- Work order
Output the line containing "Support of the screen stand at (136, 680)?" and each line after it through the end of the data, exactly as written, with pictures left out.

Stored entries
━━━━━━

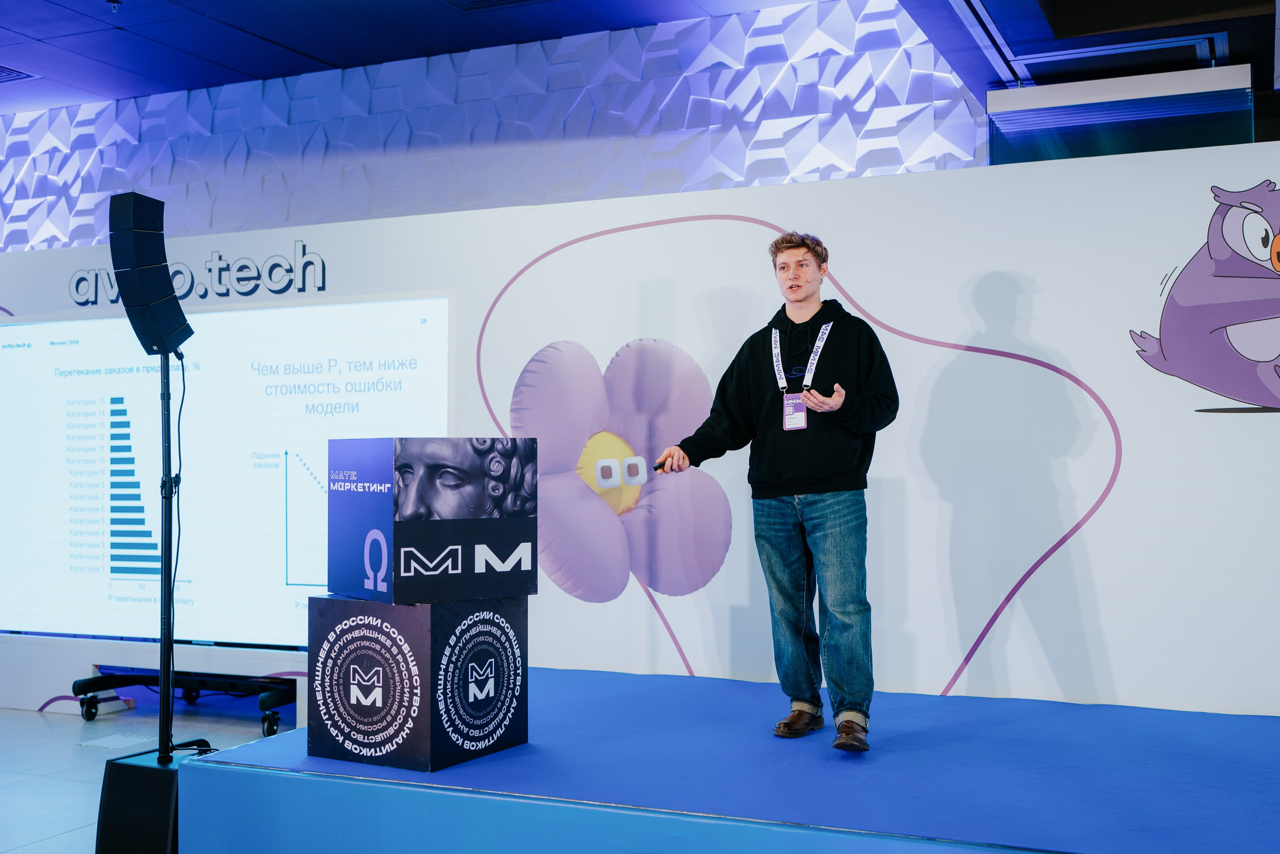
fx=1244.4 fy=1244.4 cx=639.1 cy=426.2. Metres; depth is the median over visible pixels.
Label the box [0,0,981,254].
wall
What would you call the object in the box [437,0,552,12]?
ceiling vent
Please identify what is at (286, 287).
wall lettering
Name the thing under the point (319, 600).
cube
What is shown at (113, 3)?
sprinkler
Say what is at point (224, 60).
ceiling
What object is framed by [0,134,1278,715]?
wall
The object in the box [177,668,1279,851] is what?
stage
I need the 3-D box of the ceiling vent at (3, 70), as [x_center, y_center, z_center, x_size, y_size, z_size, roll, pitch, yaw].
[-3.992,-2.173,7.580,0.435,0.020,0.441,-1,-2,23]
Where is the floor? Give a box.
[0,699,294,853]
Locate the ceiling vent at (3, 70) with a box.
[0,64,37,82]
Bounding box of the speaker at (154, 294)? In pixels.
[105,192,190,354]
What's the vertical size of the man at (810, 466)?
1.564 m
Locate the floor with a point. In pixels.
(71, 732)
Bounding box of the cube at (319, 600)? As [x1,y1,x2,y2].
[307,591,527,770]
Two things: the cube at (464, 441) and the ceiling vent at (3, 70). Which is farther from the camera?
the ceiling vent at (3, 70)
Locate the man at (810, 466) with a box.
[646,229,899,752]
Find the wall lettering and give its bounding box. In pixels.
[68,239,330,307]
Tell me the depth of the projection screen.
5.90 m
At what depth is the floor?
5.43 m
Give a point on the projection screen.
(279, 561)
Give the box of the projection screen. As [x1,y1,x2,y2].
[0,295,455,644]
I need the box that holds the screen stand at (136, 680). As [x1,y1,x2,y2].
[68,667,297,735]
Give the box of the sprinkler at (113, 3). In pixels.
[106,0,121,11]
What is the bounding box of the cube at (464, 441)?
[326,435,538,603]
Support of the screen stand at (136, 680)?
on the floor
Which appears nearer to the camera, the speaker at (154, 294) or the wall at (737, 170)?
the speaker at (154, 294)
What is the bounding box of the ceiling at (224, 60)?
[0,0,1279,123]
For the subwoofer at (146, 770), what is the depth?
3.77 m

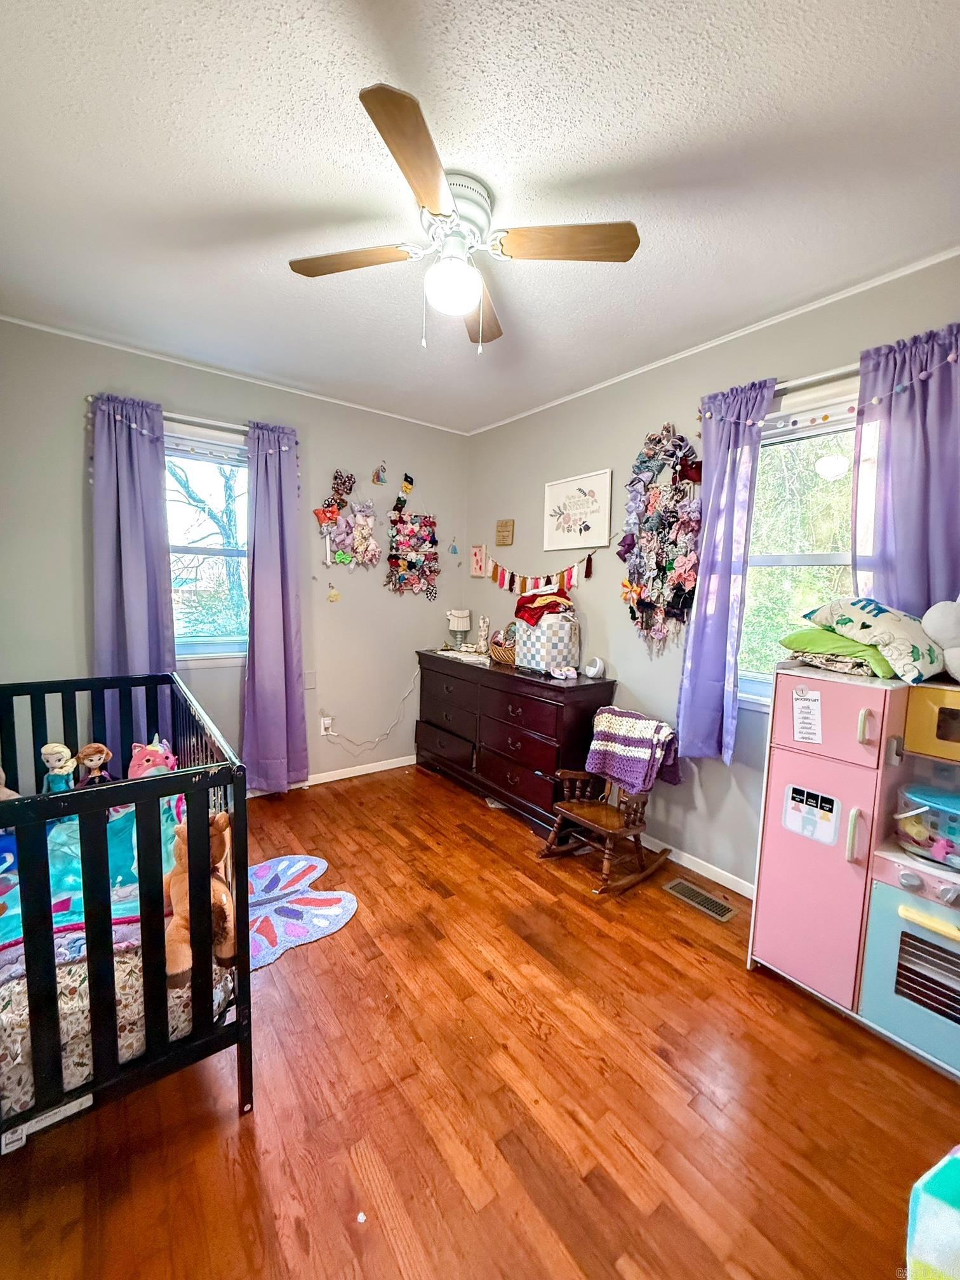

━━━━━━

- Answer space
Support of the screen stand at (136, 680)?
on the floor
Which appears nearer to the camera, the speaker at (154, 294) or the wall at (737, 170)?
the speaker at (154, 294)
What is the bounding box of the ceiling at (224, 60)?
[0,0,1279,123]
For the subwoofer at (146, 770), what is the depth?
3.77 m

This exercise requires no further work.